### Jobs
• 1. Please list every column defined for the sales table in the CarbonData materialized view page below.
• 2. Pick up the CarbonData materialized view page after its final note and write what comes next.

### Page text
○ ○ ○ ○ ○
CarbonData Materialized View

Quick example

Start spark-sql in terminal and run the following queries,

  CREATE TABLE maintable(a int, b string, c int) stored as carbondata;
  INSERT INTO maintable SELECT 1, 'ab', 2;
  CREATE MATERIALIZED VIEW view1 AS SELECT a, sum(b) FROM maintable GROUP BY a;
  SELECT a, sum(b) FROM maintable GROUP BY a;
  // NOTE: run explain query and check if query hits the mv table from the plan
  EXPLAIN SELECT a, sum(b) FROM maintable GROUP BY a;

Introduction

Materialized views are created as tables from queries. Users can create limitless materialized views to improve query performance provided the storage requirements and loading time is acceptable.

Materialized view can be refreshed on commit or on manual. Once materialized views are created, CarbonData's MVRewriteRule helps to select the most efficient materialized view based on the user query and rewrite the SQL to select the data from materialized view instead of fact tables. Since the data size of materialized view is smaller and data is pre-processed, user queries are much faster.

For instance, fact table called sales which is defined as.

  CREATE TABLE sales (
    order_time timestamp,
    user_id string,
    sex string,
    country string,
    quantity int,
    price bigint)
  STORED AS carbondata

Users can create a materialized view using the CREATE MATERIALIZED VIEW statement.

  CREATE MATERIALIZED VIEW agg_sales
  PROPERTIES('TABLE_BLOCKSIZE'='256 MB','LOCAL_DICTIONARY_ENABLE'='false')
  AS
    SELECT country, sex, sum(quantity), avg(price)
    FROM sales
    GROUP BY country, sex

NOTE:

  • Group by and Order by columns has to be provided in the projection list while creating a materialized view.
  • If only single fact table is involved in materialized view creation, then TableProperties of fact table (if not present in a aggregate function like sum(col)) listed below will be inherited to materialized view.
    1. SORT_COLUMNS
    2. SORT_SCOPE
    3. TABLE_BLOCKSIZE
    4. FLAT_FOLDER
    5. LONG_STRING_COLUMNS
    6. LOCAL_DICTIONARY_ENABLE
    7. LOCAL_DICTIONARY_THRESHOLD
    8. LOCAL_DICTIONARY_EXCLUDE
    9. INVERTED_INDEX
    10. NO_INVERTED_INDEX
    11. COLUMN_COMPRESSOR
  • Creating materialized view with select query containing only project of all columns of fact table is unsupported. Example: If table ‘x’ contains columns ‘a,b,c’, then creating MV with below queries is not supported. 1. SELECT a,b,c FROM x 2. SELECT * FROM x
  • TableProperties can be provided in Properties excluding LOCAL_DICTIONARY_INCLUDE, LOCAL_DICTIONARY_EXCLUDE, INVERTED_INDEX, NO_INVERTED_INDEX, SORT_COLUMNS, LONG_STRING_COLUMNS, RANGE_COLUMN & COLUMN_META_CACHE.
○ ○ ○ ○ ○
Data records
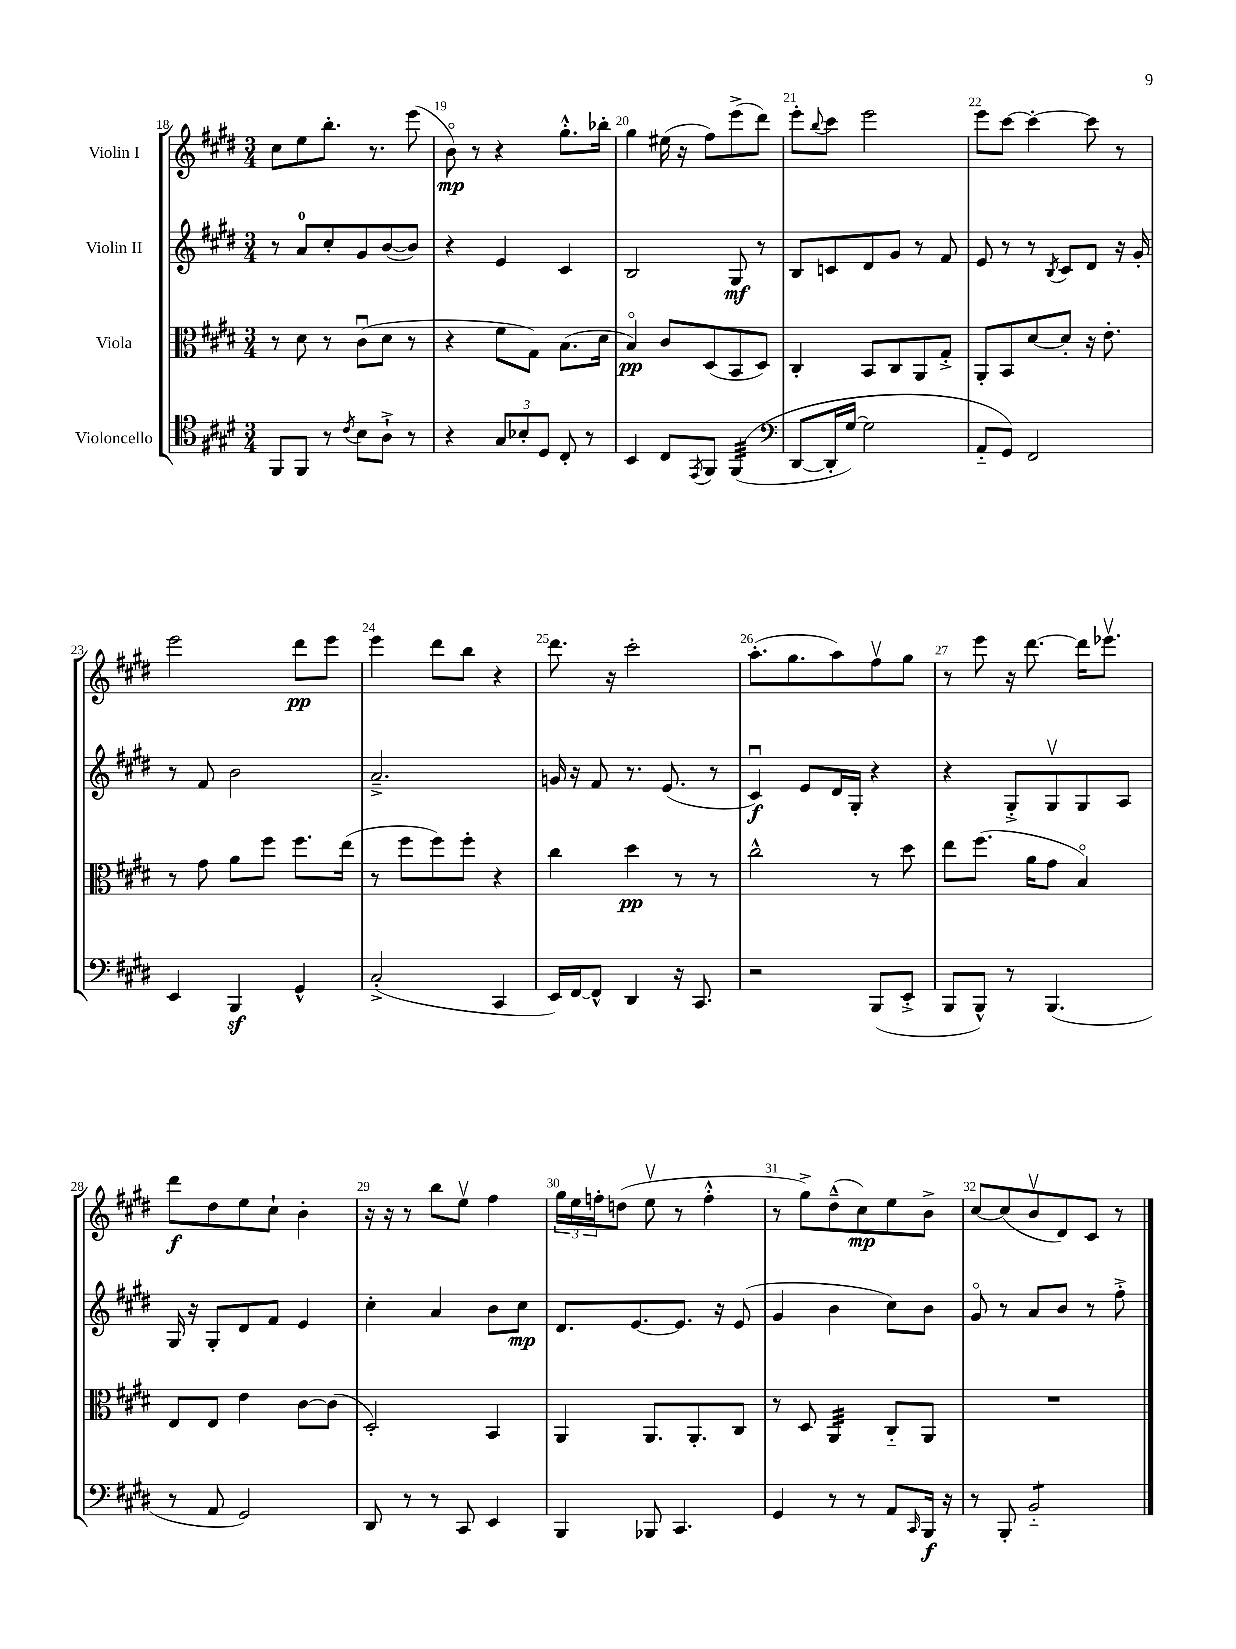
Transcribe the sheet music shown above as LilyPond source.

<<
\new StaffGroup <<
\new Staff = "s0" \with { instrumentName = "Violin I" } {
    \clef treble \key e \major \numericTimeSignature \time 3/4
    cis''8 e''8 b''8.-. r8. e'''8( |
    b'8\flageolet\mp) r8 r4 gis''8.-.-^ bes''16-. |
    gis''4 eis''16( r16 fis''8) e'''8->( dis'''8) |
    e'''8-. \appoggiatura { b''8 } cis'''8 e'''2 |
    e'''8 cis'''8~ cis'''4~-. cis'''8 r8 |
    e'''2 dis'''8\pp e'''8 |
    e'''4 dis'''8 b''8 r4 |
    dis'''8. r16 cis'''2-. |
    a''8.-.( gis''8. a''8) fis''8\upbow gis''8 |
    r8 e'''8 r16 dis'''8.~ dis'''16 ees'''8.\upbow |
    dis'''8\f dis''8 e''8 cis''8-! b'4-. |
    r16 r16 r8 b''8 e''8\upbow fis''4 |
    \tuplet 3/2 { gis''16 e''16 f''16-. } d''8( e''8\upbow r8 f''4-.-^ |
    r8 gis''8->) dis''8---^( cis''8\mp) e''8 b'8-> |
    cis''8~ cis''8( b'8\upbow dis'8) cis'8 r8 \bar "|." |
}
\new Staff = "s1" \with { instrumentName = "Violin II" } {
    \clef treble \key e \major \numericTimeSignature \time 3/4
    r8 a'8-0 cis''8-. gis'8 b'8~( b'8) |
    r4 e'4 cis'4 |
    b2 gis8\mf r8 |
    b8 c'8 dis'8 gis'8 r8 fis'8 |
    e'8 r8 r8 \acciaccatura { b8 } cis'8 dis'8 r16 gis'16-. |
    r8 fis'8 b'2 |
    a'2.---> |
    g'16 r16 fis'8 r8. e'8.( r8 |
    cis'4\downbow\f) e'8 dis'16 gis16-. r4 |
    r4 gis8-.-> gis8\upbow gis8 a8 |
    gis16 r16 gis8-. dis'8 fis'8 e'4 |
    cis''4-. a'4 b'8 cis''8\mp |
    dis'8. e'8.~ e'8. r16 e'8( |
    gis'4 b'4 cis''8) b'8 |
    gis'8\flageolet r8 a'8 b'8 r8 fis''8-.-> \bar "|." |
}
\new Staff = "s2" \with { instrumentName = "Viola" } {
    \clef alto \key e \major \numericTimeSignature \time 3/4
    r8 dis'8 r8 cis'8\downbow( dis'8 r8 |
    r4 fis'8 gis8) b8.( dis'16 |
    b4\flageolet\pp) cis'8 dis8( b,8 dis8) |
    cis4-. b,8 cis8 a,8 gis8-.-> |
    a,8-. b,8 dis'8~ dis'8-. r16 e'8.-. |
    r8 gis'8 a'8 fis''8 fis''8. e''16( |
    r8 fis''8 fis''8) fis''8-. r4 |
    cis''4 dis''4\pp r8 r8 |
    cis''2-^ r8 dis''8 |
    e''8 fis''8.( a'16 gis'8 b4\flageolet) |
    e8 e8 e'4 cis'8~ cis'8( |
    dis2-.) b,4 |
    a,4 a,8. a,8.-. cis8 |
    r8 dis8 a,4:32 cis8-_ a,8 |
    R2. \bar "|." |
}
\new Staff = "s3" \with { instrumentName = "Violoncello" } {
    \clef tenor \key e \major \numericTimeSignature \time 3/4
    fis,8 fis,8 r8 \acciaccatura { cis'8 } b8 a8-!-> r8 |
    r4 \tuplet 3/2 { gis8 bes8-. dis8 } cis8-. r8 |
    b,4 cis8 \acciaccatura { e,8 } fis,8 fis,4:32(\( |
    \clef bass dis,8~ dis,16-. gis16~) gis2 |
    a,8-_ gis,8\) fis,2 |
    e,4 b,,4\sf gis,4-^ |
    cis2-.->( cis,4 |
    e,16) fis,16~ fis,8-^ dis,4 r16 cis,8. |
    r2 b,,8( e,8-.-> |
    b,,8 b,,8-^) r8 b,,4.( |
    r8 a,8 gis,2) |
    dis,8 r8 r8 cis,8 e,4 |
    b,,4 bes,,8 cis,4. |
    gis,4 r8 r8 a,8 \grace { cis,16 } b,,16\f r16 |
    r8 b,,8-. b,2:8-_ \bar "|." |
}
>>
>>
\layout { \context { \Score currentBarNumber = #18 \override BarNumber.break-visibility = ##(#f #t #t) barNumberVisibility = #all-bar-numbers-visible } }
○ ○ ○ ○ ○
### The results
• 1. order_time, user_id, sex, country, quantity, price

• 2.
  • TableProperty given in Properties will be considered for materialized view creation, even though if same property is inherited from fact table, which allows user to provide different table properties for materialized view.
  • Materialized view creation with limit or union all CTAS queries is unsupported.
  • Materialized view does not support streaming.

How materialized views are selected

When a user query is submitted, during the query planning phase, CarbonData will collect modular plan candidates and process the ModularPlan based on registered summary data sets. Then, a materialized view for this query will be selected among the candidates.

For the fact table sales and materialized view agg_sales created above, following queries

  SELECT country, sex, sum(quantity), avg(price) FROM sales GROUP BY country, sex
  SELECT sex, sum(quantity) FROM sales GROUP BY sex
  SELECT avg(price), country FROM sales GROUP BY country

will be transformed by CarbonData's query planner to query against materialized view agg_sales instead of the fact table sales.

However, for following queries

  SELECT user_id, country, sex, sum(quantity), avg(price) FROM sales GROUP BY user_id, country, sex
  SELECT sex, avg(quantity) FROM sales GROUP BY sex
  SELECT country, max(price) FROM sales GROUP BY country

will query against fact table sales only, because it does not satisfy materialized view selection logic.

Loading data

Loading data on commit

In case of WITHOUT DEFERRED REFRESH, for existing table with loaded data, data load to materialized view will be triggered by the CREATE MATERIALIZED VIEW statement when user creates the materialized view.

For incremental loads to the fact table, data to materialized view will be loaded once the corresponding fact table load is completed.

Loading data on manual

In case of WITH DEFERRED REFRESH, data load to materialized view will be triggered by the refresh command. Materialized view will be in DISABLED state in below scenarios.

  • when a materialized view is created.
  • when data of fact table and materialized view are not in sync.

User should fire REFRESH MATERIALIZED VIEW command to sync all segments of fact table with materialized view, which ENABLES the materialized view for query.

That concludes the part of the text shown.